- ЗАДАНИЯ -
A. По воспоминаниям о работе над «Введением в космонавтику» объясните, почему окно в комнате автора всё время было закрыто.
B. Ответьте по воспоминаниям о работе над «Введением в космонавтику» на вопросы, каждый ответ с новой строки:
(i) В какой университет привела автора мечта о межпланетных полетах после Лодзинской гимназии?
(ii) В каком году автор уехал из Парижа?
(iii) На какой бумаге он писал?
C. Пожалуйста, подхватите воспоминания о работе над «Введением в космонавтику» и продолжите их после последнего приведенного предложения.

- ТЕКСТ ДЛЯ ЧТЕНИЯ -
---

Мечта о межпланетных полетах привела меня, абитуриента Лодзинской гимназии, в Ягеллонский университет (Краков), потом в институт механики Нансийского университета и затем в Сорбонну (Париж)[7]. Черновые страницы будущей монографии множились, но не суждено им было, как я это задумал, стать диссертацией о будущих космических полетах. Мои официальные научные руководители в Парижском университете[8] отказались одобрить столь фантастическую тему докторской диссертации. Они предлагали заняться теорией резки металлов. Но я отверг[9] это предложение, решив все свои силы посвятить космонавтике и самостоятельно продолжать исследования в этом направлении. Это означало отказ от докторской стипендии и впоследствии отказ от высоко оплачиваемой должности в какой‑нибудь солидной фирме. Космонавтикой зарабатывать себе на хлеб насущный?! – в те времена это звучало по меньшей мере смехотворно.

В 1932 году я отбыл из Парижа, чтобы вернуться в Лодзь[10] и в квартире моих родителей приступить к работе над «Введением в космонавтику».

Полтора года тяжелейшего труда в полутемной комнатке, куда никогда не заглядывало солнце, причем окно должно было быть постоянно закрытое, так как рядом во дворе находилась общественная уборная, без канализации. В таких вот условиях я работал днями и ночами, доведя себя буквально до изнурения. Так создавалась страница за страницей, моя первая книга.

В тогдашнем Лодзи не было даже приличной библиотеки и я с трудом доставал чуть ли не единственную в городе таблицу семизначных натуральных логарифмов. Время от времени не совсем легальным путем перекочевывал в мою комнатку арифмометр: каждую субботу тайком выносил его для меня знакомый бухгалтер из конторы крупного текстильного комбината, чтобы в понедельник утром также тайком поставить его на место. Даже бумаги мне не хватало. Я вынужден был ее экономить – увы, слишком большие расходы были мне не по карману. Писал я на кусках бывшей уже в употреблении оберточной бумаги, которую предварительно обрезал до одинакового размера.

---

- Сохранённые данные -

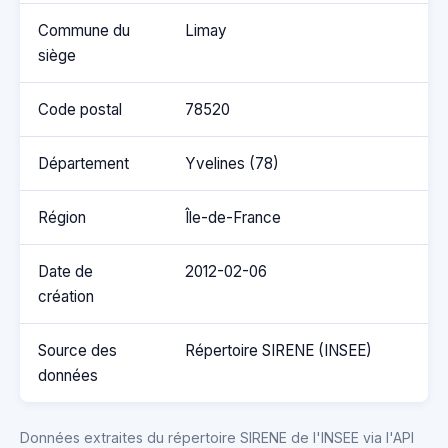
Commune du
Limay
siège
Code postal
78520
Département
Yvelines (78)
Région
Île-de-France
Date de
2012-02-06
création
Source des
Répertoire SIRENE (INSEE)
données
Données extraites du répertoire SIRENE de l'INSEE via l'API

---

- ОЖИДАЕМЫЕ ОТВЕТЫ -
A. Окно приходилось держать постоянно закрытым, потому что рядом во дворе находилась общественная уборная без канализации.

B.
(i) В Ягеллонский университет (Краков).
(ii) В 1932 году.
(iii) На кусках уже бывшей в употреблении оберточной бумаги, предварительно обрезанных до одинакового размера.

C.
Вопреки неимоверным трудностям и лишениям я упорно трудился и в ноябре 1933 года закончил первый вариант «Введения в космонавтику». Но, чтобы выйти из «захолустья самодеятельности», следовало предстать перед судом официальной науки.

«6 декабря 1933 г. – вспоминал много лет спустя старейший польский астроном Ян Гадомский[11] – мы первые на научном собрании в Астрономической обсерватории Варшавского университета услышали доклад Штернфельда о его научных достижениях в столь новой тогда области знаний. В докладе Штернфельда не было обнаружено научных ошибок, потому что их там не было. Но его принимали довольно холодно, считая тему космических рейсов слишком фантастической»[12].

Окончательно угробил рукопись «Введения в космонавтику» директор Варшавской обсерватории, который должен был дать отзыв о моем труде, но он даже не удосужился его бегло просмотреть. Ввиду этого я решил немедленно вернуться в Париж в надежде, что вместо холода, проявленного горсточкой варшавских скептиков, меня ожидает в столице Франции теплый прием и кто знает… быть может даже триумф. Я не ошибся. Еще в декабре того же 1933 года я представил свою рукопись Комитету астронавтики[13] на соискание Международной премии.

Французские ученые проявили большой интерес к моим теоретическим исследованиям. Уже 22 января 1934 года я представил Французской Академии Наук содержащееся в «Введении в космонавтику» описание навигационного прибора (одографа), намного более точного, чем существовавшие до того подобные приборы. Это сообщение было опубликовано в «Comptes Rendus de l'Académie des Sciences»[14].

Следующий мой доклад, также включенный в монографию «Введение в космонавтику» был изложен Французской Академии 12 февраля 1934 года. В нем говорилось «о траекториях полета к центральному светилу со стартом с определенной кеплеровской орбиты»[15]. Предложенные тогда мною траектории могли казаться парадоксальными. Идея, лежащая в основе выдвинутых в докладе концепций, вызывала недоумение. В связи с этим хотелось бы рассказать о забавном эпизоде, которого никогда не забуду.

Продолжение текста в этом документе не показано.